------ Record extracts

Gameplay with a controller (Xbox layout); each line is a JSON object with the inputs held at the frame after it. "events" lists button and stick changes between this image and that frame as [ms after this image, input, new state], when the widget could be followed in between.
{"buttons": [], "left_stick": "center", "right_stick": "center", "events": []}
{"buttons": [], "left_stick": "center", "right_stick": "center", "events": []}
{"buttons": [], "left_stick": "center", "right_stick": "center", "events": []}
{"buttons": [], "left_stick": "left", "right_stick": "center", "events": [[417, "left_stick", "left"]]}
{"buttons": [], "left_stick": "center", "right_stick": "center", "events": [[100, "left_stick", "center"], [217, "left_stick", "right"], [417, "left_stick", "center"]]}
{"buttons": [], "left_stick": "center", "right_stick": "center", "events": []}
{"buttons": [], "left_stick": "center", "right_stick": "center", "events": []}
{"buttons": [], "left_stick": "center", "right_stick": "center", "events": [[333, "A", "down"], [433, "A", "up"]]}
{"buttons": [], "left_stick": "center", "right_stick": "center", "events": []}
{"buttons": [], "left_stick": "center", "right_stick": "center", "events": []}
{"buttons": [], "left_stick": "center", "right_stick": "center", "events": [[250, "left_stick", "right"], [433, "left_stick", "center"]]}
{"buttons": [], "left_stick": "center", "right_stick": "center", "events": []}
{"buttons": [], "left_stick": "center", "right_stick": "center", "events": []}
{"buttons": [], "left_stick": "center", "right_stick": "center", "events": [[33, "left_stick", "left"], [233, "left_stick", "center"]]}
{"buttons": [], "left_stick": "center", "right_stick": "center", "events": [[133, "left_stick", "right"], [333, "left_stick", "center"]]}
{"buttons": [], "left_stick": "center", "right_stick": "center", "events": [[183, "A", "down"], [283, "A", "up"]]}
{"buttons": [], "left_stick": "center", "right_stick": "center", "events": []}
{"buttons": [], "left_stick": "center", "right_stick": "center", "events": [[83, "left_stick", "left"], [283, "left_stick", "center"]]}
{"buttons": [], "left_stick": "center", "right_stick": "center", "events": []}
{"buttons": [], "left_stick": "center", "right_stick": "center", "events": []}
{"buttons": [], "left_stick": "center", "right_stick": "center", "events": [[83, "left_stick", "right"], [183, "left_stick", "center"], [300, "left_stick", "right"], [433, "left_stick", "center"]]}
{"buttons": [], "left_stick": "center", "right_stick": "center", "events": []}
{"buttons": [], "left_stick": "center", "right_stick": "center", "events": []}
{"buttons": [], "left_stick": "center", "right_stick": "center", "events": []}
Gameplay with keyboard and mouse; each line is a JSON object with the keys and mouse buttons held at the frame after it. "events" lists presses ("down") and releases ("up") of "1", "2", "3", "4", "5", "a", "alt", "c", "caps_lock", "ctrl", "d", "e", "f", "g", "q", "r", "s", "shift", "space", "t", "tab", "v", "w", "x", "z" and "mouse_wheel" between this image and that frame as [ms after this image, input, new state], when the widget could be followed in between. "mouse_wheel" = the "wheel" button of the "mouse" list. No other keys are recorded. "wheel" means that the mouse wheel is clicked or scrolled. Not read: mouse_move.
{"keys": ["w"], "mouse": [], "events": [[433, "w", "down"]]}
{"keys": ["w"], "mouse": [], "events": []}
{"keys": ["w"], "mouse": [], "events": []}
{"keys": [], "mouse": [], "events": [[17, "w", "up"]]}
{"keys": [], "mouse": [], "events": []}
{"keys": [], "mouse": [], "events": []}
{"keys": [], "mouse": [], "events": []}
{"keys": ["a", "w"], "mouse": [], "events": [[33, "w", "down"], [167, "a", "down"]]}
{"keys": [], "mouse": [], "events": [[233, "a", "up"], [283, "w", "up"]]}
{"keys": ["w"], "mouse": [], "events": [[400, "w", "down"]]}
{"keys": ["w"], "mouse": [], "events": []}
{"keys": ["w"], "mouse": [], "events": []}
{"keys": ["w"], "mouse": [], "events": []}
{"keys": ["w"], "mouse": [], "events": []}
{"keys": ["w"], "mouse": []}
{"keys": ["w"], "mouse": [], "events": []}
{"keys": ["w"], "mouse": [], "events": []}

------------

The problem.
Print all of the entries exactly as they are written.

Solution to this problem.
Gameplay with a controller (Xbox layout); each line is a JSON object with the inputs held at the frame after it. "events" lists button and stick changes between this image and that frame as [ms after this image, input, new state], when the widget could be followed in between.
{"buttons": [], "left_stick": "center", "right_stick": "center", "events": []}
{"buttons": [], "left_stick": "center", "right_stick": "center", "events": []}
{"buttons": [], "left_stick": "center", "right_stick": "center", "events": []}
{"buttons": [], "left_stick": "left", "right_stick": "center", "events": [[417, "left_stick", "left"]]}
{"buttons": [], "left_stick": "center", "right_stick": "center", "events": [[100, "left_stick", "center"], [217, "left_stick", "right"], [417, "left_stick", "center"]]}
{"buttons": [], "left_stick": "center", "right_stick": "center", "events": []}
{"buttons": [], "left_stick": "center", "right_stick": "center", "events": []}
{"buttons": [], "left_stick": "center", "right_stick": "center", "events": [[333, "A", "down"], [433, "A", "up"]]}
{"buttons": [], "left_stick": "center", "right_stick": "center", "events": []}
{"buttons": [], "left_stick": "center", "right_stick": "center", "events": []}
{"buttons": [], "left_stick": "center", "right_stick": "center", "events": [[250, "left_stick", "right"], [433, "left_stick", "center"]]}
{"buttons": [], "left_stick": "center", "right_stick": "center", "events": []}
{"buttons": [], "left_stick": "center", "right_stick": "center", "events": []}
{"buttons": [], "left_stick": "center", "right_stick": "center", "events": [[33, "left_stick", "left"], [233, "left_stick", "center"]]}
{"buttons": [], "left_stick": "center", "right_stick": "center", "events": [[133, "left_stick", "right"], [333, "left_stick", "center"]]}
{"buttons": [], "left_stick": "center", "right_stick": "center", "events": [[183, "A", "down"], [283, "A", "up"]]}
{"buttons": [], "left_stick": "center", "right_stick": "center", "events": []}
{"buttons": [], "left_stick": "center", "right_stick": "center", "events": [[83, "left_stick", "left"], [283, "left_stick", "center"]]}
{"buttons": [], "left_stick": "center", "right_stick": "center", "events": []}
{"buttons": [], "left_stick": "center", "right_stick": "center", "events": []}
{"buttons": [], "left_stick": "center", "right_stick": "center", "events": [[83, "left_stick", "right"], [183, "left_stick", "center"], [300, "left_stick", "right"], [433, "left_stick", "center"]]}
{"buttons": [], "left_stick": "center", "right_stick": "center", "events": []}
{"buttons": [], "left_stick": "center", "right_stick": "center", "events": []}
{"buttons": [], "left_stick": "center", "right_stick": "center", "events": []}
Gameplay with keyboard and mouse; each line is a JSON object with the keys and mouse buttons held at the frame after it. "events" lists presses ("down") and releases ("up") of "1", "2", "3", "4", "5", "a", "alt", "c", "caps_lock", "ctrl", "d", "e", "f", "g", "q", "r", "s", "shift", "space", "t", "tab", "v", "w", "x", "z" and "mouse_wheel" between this image and that frame as [ms after this image, input, new state], when the widget could be followed in between. "mouse_wheel" = the "wheel" button of the "mouse" list. No other keys are recorded. "wheel" means that the mouse wheel is clicked or scrolled. Not read: mouse_move.
{"keys": ["w"], "mouse": [], "events": [[433, "w", "down"]]}
{"keys": ["w"], "mouse": [], "events": []}
{"keys": ["w"], "mouse": [], "events": []}
{"keys": [], "mouse": [], "events": [[17, "w", "up"]]}
{"keys": [], "mouse": [], "events": []}
{"keys": [], "mouse": [], "events": []}
{"keys": [], "mouse": [], "events": []}
{"keys": ["a", "w"], "mouse": [], "events": [[33, "w", "down"], [167, "a", "down"]]}
{"keys": [], "mouse": [], "events": [[233, "a", "up"], [283, "w", "up"]]}
{"keys": ["w"], "mouse": [], "events": [[400, "w", "down"]]}
{"keys": ["w"], "mouse": [], "events": []}
{"keys": ["w"], "mouse": [], "events": []}
{"keys": ["w"], "mouse": [], "events": []}
{"keys": ["w"], "mouse": [], "events": []}
{"keys": ["w"], "mouse": []}
{"keys": ["w"], "mouse": [], "events": []}
{"keys": ["w"], "mouse": [], "events": []}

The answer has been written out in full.